The total debt owed banks by Bulk Oil Distribution Companies (BDCs), is expected to reduce by some 540 million cedis by the end of this week.
It follows the disbursement of proceeds from the energy bond to the affected institutions.
The disbursement, Citi Business News understands was carried out on Wednesday, November 8, 2017 to Legacy Bond Limited (LBL) for onward distribution among the BDCs and their respective banks.
LBL is a company jointly established by the Chamber of Bulk Oil Distributors (CBOD) and the Ghana Association of Bankers (GAB) for purposes of repayment of the legacy debt due the two institutions.
It is unclear the total indebtedness of the BDCs to banks presently.
But information available to Citi Business News show that as at the end of December 2016, the total indebtedness attributable to BDCs stood around 1.2 billion cedis.

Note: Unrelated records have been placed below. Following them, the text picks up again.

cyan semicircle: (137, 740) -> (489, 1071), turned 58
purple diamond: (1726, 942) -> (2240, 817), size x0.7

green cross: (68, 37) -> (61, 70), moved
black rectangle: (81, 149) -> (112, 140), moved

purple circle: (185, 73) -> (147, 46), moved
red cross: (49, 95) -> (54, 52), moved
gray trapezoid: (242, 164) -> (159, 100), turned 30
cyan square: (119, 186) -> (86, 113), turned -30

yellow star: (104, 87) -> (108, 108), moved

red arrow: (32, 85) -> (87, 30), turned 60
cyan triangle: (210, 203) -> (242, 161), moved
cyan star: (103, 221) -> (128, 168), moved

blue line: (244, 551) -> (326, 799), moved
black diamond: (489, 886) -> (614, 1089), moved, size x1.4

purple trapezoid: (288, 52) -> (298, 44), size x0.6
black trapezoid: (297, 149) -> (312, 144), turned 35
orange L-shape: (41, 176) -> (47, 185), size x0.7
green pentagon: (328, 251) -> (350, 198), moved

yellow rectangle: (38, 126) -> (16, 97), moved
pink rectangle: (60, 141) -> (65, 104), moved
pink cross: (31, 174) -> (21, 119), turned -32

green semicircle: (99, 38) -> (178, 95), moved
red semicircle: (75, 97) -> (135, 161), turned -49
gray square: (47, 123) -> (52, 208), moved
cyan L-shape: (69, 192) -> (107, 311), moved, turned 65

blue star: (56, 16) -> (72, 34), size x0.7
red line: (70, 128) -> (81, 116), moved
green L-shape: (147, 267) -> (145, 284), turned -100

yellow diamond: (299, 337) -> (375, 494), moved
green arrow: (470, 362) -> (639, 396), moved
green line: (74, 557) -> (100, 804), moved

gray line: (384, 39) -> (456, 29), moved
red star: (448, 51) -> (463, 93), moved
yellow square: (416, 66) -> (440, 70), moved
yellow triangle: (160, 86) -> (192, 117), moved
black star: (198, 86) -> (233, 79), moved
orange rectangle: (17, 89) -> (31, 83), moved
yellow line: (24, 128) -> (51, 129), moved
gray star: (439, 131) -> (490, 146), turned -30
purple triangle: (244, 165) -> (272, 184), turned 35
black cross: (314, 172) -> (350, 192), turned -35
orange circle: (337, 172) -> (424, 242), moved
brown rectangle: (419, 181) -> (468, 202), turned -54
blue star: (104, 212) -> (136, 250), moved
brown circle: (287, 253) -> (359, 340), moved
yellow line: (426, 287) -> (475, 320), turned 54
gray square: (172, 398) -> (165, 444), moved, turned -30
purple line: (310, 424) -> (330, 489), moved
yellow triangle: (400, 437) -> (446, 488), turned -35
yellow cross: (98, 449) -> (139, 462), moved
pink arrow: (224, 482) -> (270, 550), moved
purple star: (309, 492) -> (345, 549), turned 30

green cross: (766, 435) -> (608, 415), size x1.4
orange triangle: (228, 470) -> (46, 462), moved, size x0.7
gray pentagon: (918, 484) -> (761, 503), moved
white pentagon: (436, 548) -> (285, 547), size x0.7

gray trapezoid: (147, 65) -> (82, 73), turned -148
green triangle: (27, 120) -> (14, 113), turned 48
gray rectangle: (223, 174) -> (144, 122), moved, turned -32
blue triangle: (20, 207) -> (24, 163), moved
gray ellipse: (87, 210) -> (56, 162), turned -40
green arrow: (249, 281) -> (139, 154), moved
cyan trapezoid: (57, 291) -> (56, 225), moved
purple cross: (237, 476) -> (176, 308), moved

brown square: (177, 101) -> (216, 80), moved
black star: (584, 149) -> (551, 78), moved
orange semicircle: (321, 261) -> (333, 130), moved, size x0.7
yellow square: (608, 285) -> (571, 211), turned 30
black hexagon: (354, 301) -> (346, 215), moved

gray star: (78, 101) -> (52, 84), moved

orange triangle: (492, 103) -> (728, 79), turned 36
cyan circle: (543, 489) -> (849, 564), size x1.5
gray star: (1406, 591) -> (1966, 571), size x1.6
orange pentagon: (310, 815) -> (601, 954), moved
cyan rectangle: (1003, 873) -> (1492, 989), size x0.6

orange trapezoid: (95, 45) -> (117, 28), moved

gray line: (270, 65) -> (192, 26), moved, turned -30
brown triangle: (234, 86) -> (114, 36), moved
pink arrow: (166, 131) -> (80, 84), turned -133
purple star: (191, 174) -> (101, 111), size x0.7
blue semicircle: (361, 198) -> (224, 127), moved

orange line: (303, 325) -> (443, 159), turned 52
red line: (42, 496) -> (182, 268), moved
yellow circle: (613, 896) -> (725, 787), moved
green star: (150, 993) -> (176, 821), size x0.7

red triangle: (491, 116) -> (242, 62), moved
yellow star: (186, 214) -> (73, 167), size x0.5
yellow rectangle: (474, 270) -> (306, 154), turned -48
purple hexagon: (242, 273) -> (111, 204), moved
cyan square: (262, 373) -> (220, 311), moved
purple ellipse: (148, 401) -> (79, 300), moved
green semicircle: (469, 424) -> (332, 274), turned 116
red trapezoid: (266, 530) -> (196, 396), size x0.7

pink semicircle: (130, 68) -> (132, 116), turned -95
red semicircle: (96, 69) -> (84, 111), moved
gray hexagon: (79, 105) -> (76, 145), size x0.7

Industry watchers believe the figure is projected to have escalated due to foreign exchange losses plus accumulated interest among others.
Commenting on the initial payments and allocations after the energy bond, the Managing Director of CAL Bank, Frank Adu Junior stated that the disbursement to banks should reduce their exposure to the BDC debt.
“Legacy Bond Limited has been allocated 542.1 million cedis in bonds and these bonds will be shared in a certain prorated formula to the various BDCs and the bonds will be assigned by LBL to the various banks who are owed money by the BDCs in another formula that has been determined. So the BDC debts outstanding on the books of banks collectively by the end of this week, will go down by 541 million cedis,” he told Citi Business News.
Meanwhile Citi Business News understands that an additional 170 million cedis is being audited for payment to be effected by the end of November.
The move according to Mr. Frank Adu Junior, should revive operations in the energy sector soon.